Begin Selected excerpt
Panel 2: Judicial Decision-Making Process in Intellectual Property Cases

Greg Reilly is an associate professor of Law at California Western School of Law in San Diego.  His research and teaching interests are at the intersection of civil procedure and intellectual property, with a particular interest in how decision makers implement patent law.  Professor Reilly’s work is published or forthcoming in the Southern California Law Review, Washington University Law Review, Notre Dame Law Review, Florida State University Law Review, and Loyola University Chicago Law Journal, among other places.  Professor Reilly has been a visiting faculty member at Chicago-Kent College of Law (Fall 2015) and a Harry A. Bigelow Teaching Fellow and Lecturer in Law at the University of Chicago Law School.  Before entering academia, he was a patent and appellate litigator with Morrison & Foerster LLP and a law clerk for Judge Timothy B. Dyk of the U.S. Court of Appeals for the Federal Circuit.  He is currently of counsel to Progress LLP.  Professor Reilly graduated magna cum laude from Harvard Law School and summa cum laude from Georgetown University. 

Dan Klerman is the Charles L. and Ramona I. Hilliard Professor of Law and History at USC Law School.  He received his JD and a PhD in history from the University of Chicago.  He then clerked for Judge Richard Posner and Justice John Paul Stevens.  He has taught at Harvard, Stanford, the University of Chicago, Caltech, and Tel Aviv University.  His scholarship focuses on civil procedure, law & economics, and legal history.  He is a member of the American Law Institute, has been the co-president of the Society for Empirical Legal Studies, and has served on the board of directors of the American Law & Economics Association. 

Jonas Anderson is an associate professor of law at the American University Washington College of Law. Before starting at American University, he worked as a research fellow with the Berkeley Center for Law & Technology at U.C. Berkeley Law School.  Prior to that, Professor Anderson clerked for Judge Alan D. Lourie of the U.S. Court of Appeals for the Federal Circuit. He also practiced patent litigation and intellectual property licensing at Latham & Watkins in Silicon Valley, California. He was on leave during the 2014/2015 school year, serving as a Thomas Alva Edison Visiting Scholar at the United States Patent & Trademark Office.  Professor Anderson teaches and writes about patent law, trade secret law, and property law. His work has appeared in the University of Pennsylvania Law Review, the Vanderbilt Law Review, the Northwestern University Law Review, and the North Carolina Law Review, among others.  His work has been cited by the U.S. Supreme Court and the Court of Appeals for the Federal Circuit.  He is a graduate of Harvard Law School (JD) and the University of Utah (BS, Physics/Creative Writing).
End Selected excerpt
Begin Data supplied
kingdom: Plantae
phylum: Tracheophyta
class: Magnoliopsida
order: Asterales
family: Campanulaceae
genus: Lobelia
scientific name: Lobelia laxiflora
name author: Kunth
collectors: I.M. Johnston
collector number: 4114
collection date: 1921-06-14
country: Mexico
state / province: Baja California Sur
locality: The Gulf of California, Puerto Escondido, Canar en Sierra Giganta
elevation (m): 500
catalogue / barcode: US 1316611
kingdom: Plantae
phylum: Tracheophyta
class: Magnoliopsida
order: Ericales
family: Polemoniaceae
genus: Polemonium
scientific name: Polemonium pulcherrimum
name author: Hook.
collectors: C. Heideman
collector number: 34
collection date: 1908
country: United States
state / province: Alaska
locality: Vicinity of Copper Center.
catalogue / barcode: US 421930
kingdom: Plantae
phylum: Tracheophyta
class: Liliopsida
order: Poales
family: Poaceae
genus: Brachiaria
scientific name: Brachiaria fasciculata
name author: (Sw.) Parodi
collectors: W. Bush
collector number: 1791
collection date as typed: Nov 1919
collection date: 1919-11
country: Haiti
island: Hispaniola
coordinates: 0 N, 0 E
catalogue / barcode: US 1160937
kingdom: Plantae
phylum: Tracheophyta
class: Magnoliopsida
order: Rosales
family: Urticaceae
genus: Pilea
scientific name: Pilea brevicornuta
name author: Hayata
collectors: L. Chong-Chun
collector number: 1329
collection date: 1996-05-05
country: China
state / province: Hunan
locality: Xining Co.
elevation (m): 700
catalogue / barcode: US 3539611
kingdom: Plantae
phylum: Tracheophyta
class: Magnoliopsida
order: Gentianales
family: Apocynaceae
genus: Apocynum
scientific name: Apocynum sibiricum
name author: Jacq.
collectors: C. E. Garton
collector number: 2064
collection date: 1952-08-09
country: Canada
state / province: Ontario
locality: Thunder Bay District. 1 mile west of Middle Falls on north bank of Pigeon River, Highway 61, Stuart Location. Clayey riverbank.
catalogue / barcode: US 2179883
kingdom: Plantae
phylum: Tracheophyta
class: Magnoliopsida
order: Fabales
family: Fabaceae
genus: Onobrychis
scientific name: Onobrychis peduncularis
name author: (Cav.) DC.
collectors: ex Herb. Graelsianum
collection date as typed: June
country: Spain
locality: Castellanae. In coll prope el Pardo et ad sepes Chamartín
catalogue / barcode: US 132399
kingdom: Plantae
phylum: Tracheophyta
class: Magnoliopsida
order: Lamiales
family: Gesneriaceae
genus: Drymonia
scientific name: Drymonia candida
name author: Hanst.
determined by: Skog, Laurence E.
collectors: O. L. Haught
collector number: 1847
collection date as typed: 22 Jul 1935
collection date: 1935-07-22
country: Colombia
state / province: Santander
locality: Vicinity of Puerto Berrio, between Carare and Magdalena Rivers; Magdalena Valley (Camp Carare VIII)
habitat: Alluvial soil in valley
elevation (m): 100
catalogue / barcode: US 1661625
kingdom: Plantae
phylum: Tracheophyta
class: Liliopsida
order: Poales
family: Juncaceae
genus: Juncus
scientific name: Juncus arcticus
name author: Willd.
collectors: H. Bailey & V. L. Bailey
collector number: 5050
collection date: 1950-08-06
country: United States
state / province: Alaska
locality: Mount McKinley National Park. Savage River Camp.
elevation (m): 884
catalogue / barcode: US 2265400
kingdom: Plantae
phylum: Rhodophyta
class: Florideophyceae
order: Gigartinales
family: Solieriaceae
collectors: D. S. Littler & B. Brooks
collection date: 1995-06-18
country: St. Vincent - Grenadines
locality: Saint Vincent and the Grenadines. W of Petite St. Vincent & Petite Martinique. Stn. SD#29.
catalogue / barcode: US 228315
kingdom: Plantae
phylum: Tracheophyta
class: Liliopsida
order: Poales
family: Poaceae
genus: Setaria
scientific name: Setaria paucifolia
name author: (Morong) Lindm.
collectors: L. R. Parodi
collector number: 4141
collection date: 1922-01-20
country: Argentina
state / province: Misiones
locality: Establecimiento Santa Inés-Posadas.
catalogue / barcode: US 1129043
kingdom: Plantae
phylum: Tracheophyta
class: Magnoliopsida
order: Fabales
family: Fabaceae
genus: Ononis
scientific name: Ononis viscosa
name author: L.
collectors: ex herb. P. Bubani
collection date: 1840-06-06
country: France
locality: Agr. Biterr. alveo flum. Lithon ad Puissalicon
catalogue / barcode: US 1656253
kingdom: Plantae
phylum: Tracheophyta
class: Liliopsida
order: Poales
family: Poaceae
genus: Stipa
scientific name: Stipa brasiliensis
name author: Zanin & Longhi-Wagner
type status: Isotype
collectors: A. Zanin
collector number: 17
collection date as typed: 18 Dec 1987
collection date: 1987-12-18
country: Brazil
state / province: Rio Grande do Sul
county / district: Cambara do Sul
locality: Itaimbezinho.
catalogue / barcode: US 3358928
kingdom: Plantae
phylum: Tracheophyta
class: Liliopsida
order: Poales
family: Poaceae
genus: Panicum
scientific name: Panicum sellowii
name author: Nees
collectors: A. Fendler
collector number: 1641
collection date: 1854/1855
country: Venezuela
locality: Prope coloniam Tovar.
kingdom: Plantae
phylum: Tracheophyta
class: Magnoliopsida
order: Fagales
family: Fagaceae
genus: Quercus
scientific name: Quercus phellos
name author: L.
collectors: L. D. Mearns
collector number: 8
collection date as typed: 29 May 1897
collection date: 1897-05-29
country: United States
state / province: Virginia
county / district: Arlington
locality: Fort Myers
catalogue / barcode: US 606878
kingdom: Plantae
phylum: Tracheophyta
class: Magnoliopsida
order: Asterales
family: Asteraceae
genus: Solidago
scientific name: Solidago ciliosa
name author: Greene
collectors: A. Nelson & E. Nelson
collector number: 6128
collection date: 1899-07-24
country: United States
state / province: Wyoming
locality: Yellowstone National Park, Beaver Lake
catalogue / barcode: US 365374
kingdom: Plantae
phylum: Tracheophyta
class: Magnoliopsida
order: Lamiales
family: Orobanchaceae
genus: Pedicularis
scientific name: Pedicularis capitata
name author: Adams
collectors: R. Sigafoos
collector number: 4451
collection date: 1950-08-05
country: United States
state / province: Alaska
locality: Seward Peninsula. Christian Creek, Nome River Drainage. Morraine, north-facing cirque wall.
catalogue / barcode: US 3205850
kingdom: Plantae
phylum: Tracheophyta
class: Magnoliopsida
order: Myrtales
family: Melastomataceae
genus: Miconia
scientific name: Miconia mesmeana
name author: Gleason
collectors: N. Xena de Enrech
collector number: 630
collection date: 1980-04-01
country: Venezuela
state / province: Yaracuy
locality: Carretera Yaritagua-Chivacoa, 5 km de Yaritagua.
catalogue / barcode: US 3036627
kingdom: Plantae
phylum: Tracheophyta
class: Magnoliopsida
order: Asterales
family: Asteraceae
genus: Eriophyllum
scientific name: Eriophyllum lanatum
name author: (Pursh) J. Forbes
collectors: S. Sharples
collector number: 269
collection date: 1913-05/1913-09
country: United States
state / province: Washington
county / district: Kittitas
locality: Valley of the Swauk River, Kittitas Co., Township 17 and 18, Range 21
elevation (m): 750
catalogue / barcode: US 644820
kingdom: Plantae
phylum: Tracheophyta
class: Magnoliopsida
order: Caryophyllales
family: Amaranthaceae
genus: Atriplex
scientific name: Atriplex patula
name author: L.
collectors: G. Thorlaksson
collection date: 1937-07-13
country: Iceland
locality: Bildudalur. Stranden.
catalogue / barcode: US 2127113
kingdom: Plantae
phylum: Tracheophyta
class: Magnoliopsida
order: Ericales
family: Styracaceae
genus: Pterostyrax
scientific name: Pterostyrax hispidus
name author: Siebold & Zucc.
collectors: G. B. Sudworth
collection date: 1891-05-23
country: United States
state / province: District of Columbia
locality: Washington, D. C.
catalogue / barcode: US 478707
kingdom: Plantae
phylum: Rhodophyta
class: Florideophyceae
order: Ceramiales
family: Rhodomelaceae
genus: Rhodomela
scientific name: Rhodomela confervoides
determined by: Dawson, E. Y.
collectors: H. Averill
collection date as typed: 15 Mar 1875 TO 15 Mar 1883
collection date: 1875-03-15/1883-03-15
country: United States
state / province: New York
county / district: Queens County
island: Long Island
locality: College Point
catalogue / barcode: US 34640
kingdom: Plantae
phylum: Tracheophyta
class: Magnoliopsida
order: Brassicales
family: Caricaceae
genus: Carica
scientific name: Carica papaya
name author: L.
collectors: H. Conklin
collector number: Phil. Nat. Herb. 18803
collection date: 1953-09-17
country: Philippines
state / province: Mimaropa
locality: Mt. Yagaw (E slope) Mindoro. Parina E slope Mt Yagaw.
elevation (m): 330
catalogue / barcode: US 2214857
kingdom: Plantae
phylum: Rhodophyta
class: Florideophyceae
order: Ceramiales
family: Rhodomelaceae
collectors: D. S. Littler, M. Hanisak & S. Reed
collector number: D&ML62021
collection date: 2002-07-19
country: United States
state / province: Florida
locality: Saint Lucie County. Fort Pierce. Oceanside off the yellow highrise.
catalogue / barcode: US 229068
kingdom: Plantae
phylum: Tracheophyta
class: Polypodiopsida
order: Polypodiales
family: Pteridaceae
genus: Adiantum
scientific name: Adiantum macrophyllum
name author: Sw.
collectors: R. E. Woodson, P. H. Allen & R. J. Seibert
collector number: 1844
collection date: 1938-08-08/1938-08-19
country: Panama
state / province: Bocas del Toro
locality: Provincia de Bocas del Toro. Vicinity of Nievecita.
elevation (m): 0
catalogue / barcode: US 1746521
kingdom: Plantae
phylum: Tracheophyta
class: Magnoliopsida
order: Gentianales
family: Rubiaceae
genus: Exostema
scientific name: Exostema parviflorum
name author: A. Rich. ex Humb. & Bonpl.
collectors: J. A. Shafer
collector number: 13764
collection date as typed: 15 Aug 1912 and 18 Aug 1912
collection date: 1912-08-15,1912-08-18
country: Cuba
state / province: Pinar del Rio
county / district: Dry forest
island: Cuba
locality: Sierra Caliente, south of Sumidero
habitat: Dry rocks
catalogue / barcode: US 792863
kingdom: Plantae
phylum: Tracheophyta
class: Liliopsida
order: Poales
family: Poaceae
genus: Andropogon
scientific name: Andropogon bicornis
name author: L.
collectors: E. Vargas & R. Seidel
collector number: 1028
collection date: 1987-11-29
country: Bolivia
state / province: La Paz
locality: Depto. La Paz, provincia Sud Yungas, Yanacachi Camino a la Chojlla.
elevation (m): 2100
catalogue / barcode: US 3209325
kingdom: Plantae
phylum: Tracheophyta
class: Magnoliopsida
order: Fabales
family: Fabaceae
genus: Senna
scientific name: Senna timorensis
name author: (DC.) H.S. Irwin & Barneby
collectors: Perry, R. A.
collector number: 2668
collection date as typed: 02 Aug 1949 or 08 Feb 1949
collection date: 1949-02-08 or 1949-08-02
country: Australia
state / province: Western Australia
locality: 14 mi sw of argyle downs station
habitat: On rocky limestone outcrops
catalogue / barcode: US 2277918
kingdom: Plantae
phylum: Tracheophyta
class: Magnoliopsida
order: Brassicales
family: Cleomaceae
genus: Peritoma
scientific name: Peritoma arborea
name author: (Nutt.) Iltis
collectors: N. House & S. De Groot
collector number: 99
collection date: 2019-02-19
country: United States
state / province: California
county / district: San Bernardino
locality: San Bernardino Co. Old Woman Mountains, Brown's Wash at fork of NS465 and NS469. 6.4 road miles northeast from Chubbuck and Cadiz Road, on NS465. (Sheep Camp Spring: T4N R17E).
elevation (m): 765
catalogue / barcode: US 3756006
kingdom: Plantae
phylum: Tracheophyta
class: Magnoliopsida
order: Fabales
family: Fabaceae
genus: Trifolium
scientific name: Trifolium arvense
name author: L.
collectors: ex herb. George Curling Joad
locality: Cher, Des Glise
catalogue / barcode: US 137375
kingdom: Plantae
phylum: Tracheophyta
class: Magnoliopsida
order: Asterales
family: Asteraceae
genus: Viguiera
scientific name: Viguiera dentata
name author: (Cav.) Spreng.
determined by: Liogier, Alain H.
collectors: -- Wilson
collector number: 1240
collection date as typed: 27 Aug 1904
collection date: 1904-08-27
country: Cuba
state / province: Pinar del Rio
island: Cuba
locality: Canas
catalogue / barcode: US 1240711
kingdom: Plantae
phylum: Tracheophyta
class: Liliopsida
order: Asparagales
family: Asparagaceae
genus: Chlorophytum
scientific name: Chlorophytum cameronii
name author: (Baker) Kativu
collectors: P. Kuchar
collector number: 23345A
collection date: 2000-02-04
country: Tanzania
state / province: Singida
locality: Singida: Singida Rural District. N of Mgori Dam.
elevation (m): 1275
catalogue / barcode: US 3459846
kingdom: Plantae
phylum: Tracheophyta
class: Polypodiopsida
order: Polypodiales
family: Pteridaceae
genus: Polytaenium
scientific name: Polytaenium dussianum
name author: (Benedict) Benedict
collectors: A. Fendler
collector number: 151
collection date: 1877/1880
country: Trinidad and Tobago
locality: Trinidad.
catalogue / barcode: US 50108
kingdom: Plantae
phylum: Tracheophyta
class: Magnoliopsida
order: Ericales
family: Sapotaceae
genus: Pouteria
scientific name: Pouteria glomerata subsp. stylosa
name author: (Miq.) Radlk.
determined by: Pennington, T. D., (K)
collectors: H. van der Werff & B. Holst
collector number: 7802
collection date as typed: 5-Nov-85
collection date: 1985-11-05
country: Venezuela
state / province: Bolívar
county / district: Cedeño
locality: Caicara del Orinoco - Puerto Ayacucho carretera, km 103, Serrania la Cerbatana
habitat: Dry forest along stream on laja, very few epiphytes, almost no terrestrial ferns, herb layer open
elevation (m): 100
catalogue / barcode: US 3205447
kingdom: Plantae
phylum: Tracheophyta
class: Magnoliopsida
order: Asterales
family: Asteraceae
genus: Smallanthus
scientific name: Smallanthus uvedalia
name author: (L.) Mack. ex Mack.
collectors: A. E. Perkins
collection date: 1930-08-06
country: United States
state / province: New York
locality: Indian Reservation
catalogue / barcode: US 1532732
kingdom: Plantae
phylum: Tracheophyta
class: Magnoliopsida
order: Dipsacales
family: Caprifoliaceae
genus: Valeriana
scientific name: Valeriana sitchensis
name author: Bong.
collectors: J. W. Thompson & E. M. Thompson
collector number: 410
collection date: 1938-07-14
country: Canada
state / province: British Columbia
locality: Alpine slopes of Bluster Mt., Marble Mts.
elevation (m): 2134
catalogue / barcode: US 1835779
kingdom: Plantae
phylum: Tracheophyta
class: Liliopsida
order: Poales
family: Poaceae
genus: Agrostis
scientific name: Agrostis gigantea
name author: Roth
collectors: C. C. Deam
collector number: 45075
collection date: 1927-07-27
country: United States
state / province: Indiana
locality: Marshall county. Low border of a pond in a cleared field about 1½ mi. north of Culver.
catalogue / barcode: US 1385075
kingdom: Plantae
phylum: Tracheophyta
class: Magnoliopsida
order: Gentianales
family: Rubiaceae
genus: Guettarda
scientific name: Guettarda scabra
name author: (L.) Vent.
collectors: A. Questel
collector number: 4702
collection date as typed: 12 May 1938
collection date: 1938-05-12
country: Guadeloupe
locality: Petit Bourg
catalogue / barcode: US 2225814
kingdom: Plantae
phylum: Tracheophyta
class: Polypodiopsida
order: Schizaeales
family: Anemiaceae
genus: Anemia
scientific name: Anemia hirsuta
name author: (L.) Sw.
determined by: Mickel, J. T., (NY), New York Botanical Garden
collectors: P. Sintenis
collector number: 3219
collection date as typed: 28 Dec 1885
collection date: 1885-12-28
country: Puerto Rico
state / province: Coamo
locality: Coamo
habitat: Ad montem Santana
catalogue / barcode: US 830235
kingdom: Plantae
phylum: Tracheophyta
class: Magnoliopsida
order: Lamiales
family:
End Data supplied
**Task prompt**:
Can you go on with the panel speaker biographies, starting right after their last sentence? None of these rows matter here.

**Answer to the task**:
Floyd A. Mandell is national co-chair of Katten Muchin Rosenman's Intellectual Property department and co-head of the Trademarks and Trademark Litigation practice. He has earned widespread recognition for his world-class intellectual property counseling and litigation practice, which covers trademarks, trade dress, unfair competition, trade secrets, copyrights, high-tech disputes, e-commerce/Internet disputes, false advertising, entertainment litigation and First Amendment litigation.  Mr. Mandell is a sought-after media source on trademark litigation and alternative dispute resolution issues and frequently lectures on intellectual property litigation. He has been quoted in national publications including The Wall Street Journal, The New York Times, Law360, Los Angeles Times and the Chicago Tribune, has been featured in Success magazine and has appeared on The Today Show. He has authored several written works concerning intellectual property and litigation, some of which have been published and later cited as authority in published cases. 

Panel 3: Factors that Influence the Judicial Decision-Making Process

Tracey George is the Charles B. Cox III and Lucy D. Cox Family Chair in Law and Liberty at Vanderbilt University Law School. She is also a professor of political science and the director of the Cecil D. Branstetter Litigation & Dispute Resolution Program.  Professor George brings a social science perspective to a range of topics including judges and courts, judicial selection and elections, legal education and the legal profession, and contract law and theory.  Before joining the Vanderbilt faculty in 2004, Professor George served as a professor of law at Northwestern University where she was also a faculty associate at the Institute for Policy Research.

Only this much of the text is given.